• _YOUR TASK_
Write out the material below word for word, keeping every line and its order unchanged.

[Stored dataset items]
>> Begin

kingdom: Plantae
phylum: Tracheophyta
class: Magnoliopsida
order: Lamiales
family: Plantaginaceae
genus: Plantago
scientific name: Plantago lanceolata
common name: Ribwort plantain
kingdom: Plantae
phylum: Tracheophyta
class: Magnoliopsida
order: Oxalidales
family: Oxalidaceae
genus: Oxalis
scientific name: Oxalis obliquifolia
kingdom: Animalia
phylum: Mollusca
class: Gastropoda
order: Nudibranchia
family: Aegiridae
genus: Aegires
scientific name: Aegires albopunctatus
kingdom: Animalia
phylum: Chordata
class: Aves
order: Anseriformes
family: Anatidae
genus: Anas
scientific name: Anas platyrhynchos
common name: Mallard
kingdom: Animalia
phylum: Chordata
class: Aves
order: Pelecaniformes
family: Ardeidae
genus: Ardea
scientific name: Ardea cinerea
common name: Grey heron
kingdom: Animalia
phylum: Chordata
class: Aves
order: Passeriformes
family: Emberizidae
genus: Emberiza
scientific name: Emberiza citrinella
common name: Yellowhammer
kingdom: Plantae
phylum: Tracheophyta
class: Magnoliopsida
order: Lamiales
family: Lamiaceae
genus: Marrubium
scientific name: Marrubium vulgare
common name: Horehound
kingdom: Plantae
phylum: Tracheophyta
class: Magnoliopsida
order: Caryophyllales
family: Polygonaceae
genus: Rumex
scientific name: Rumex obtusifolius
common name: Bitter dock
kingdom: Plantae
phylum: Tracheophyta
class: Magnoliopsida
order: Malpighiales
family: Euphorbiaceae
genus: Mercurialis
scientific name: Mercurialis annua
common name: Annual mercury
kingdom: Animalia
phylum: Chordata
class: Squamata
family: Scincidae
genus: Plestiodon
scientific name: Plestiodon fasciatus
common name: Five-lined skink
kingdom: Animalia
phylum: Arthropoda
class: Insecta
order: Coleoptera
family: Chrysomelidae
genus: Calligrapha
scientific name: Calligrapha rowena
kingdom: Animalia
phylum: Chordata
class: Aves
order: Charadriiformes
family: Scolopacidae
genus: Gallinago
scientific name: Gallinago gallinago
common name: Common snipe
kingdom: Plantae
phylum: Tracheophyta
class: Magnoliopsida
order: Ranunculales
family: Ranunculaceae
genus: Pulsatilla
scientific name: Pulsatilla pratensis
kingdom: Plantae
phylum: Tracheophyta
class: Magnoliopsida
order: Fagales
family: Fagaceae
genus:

>> End

• _FINAL ANSWER_
kingdom: Plantae
phylum: Tracheophyta
class: Magnoliopsida
order: Lamiales
family: Plantaginaceae
genus: Plantago
scientific name: Plantago lanceolata
common name: Ribwort plantain
kingdom: Plantae
phylum: Tracheophyta
class: Magnoliopsida
order: Oxalidales
family: Oxalidaceae
genus: Oxalis
scientific name: Oxalis obliquifolia
kingdom: Animalia
phylum: Mollusca
class: Gastropoda
order: Nudibranchia
family: Aegiridae
genus: Aegires
scientific name: Aegires albopunctatus
kingdom: Animalia
phylum: Chordata
class: Aves
order: Anseriformes
family: Anatidae
genus: Anas
scientific name: Anas platyrhynchos
common name: Mallard
kingdom: Animalia
phylum: Chordata
class: Aves
order: Pelecaniformes
family: Ardeidae
genus: Ardea
scientific name: Ardea cinerea
common name: Grey heron
kingdom: Animalia
phylum: Chordata
class: Aves
order: Passeriformes
family: Emberizidae
genus: Emberiza
scientific name: Emberiza citrinella
common name: Yellowhammer
kingdom: Plantae
phylum: Tracheophyta
class: Magnoliopsida
order: Lamiales
family: Lamiaceae
genus: Marrubium
scientific name: Marrubium vulgare
common name: Horehound
kingdom: Plantae
phylum: Tracheophyta
class: Magnoliopsida
order: Caryophyllales
family: Polygonaceae
genus: Rumex
scientific name: Rumex obtusifolius
common name: Bitter dock
kingdom: Plantae
phylum: Tracheophyta
class: Magnoliopsida
order: Malpighiales
family: Euphorbiaceae
genus: Mercurialis
scientific name: Mercurialis annua
common name: Annual mercury
kingdom: Animalia
phylum: Chordata
class: Squamata
family: Scincidae
genus: Plestiodon
scientific name: Plestiodon fasciatus
common name: Five-lined skink
kingdom: Animalia
phylum: Arthropoda
class: Insecta
order: Coleoptera
family: Chrysomelidae
genus: Calligrapha
scientific name: Calligrapha rowena
kingdom: Animalia
phylum: Chordata
class: Aves
order: Charadriiformes
family: Scolopacidae
genus: Gallinago
scientific name: Gallinago gallinago
common name: Common snipe
kingdom: Plantae
phylum: Tracheophyta
class: Magnoliopsida
order: Ranunculales
family: Ranunculaceae
genus: Pulsatilla
scientific name: Pulsatilla pratensis
kingdom: Plantae
phylum: Tracheophyta
class: Magnoliopsida
order: Fagales
family: Fagaceae
genus:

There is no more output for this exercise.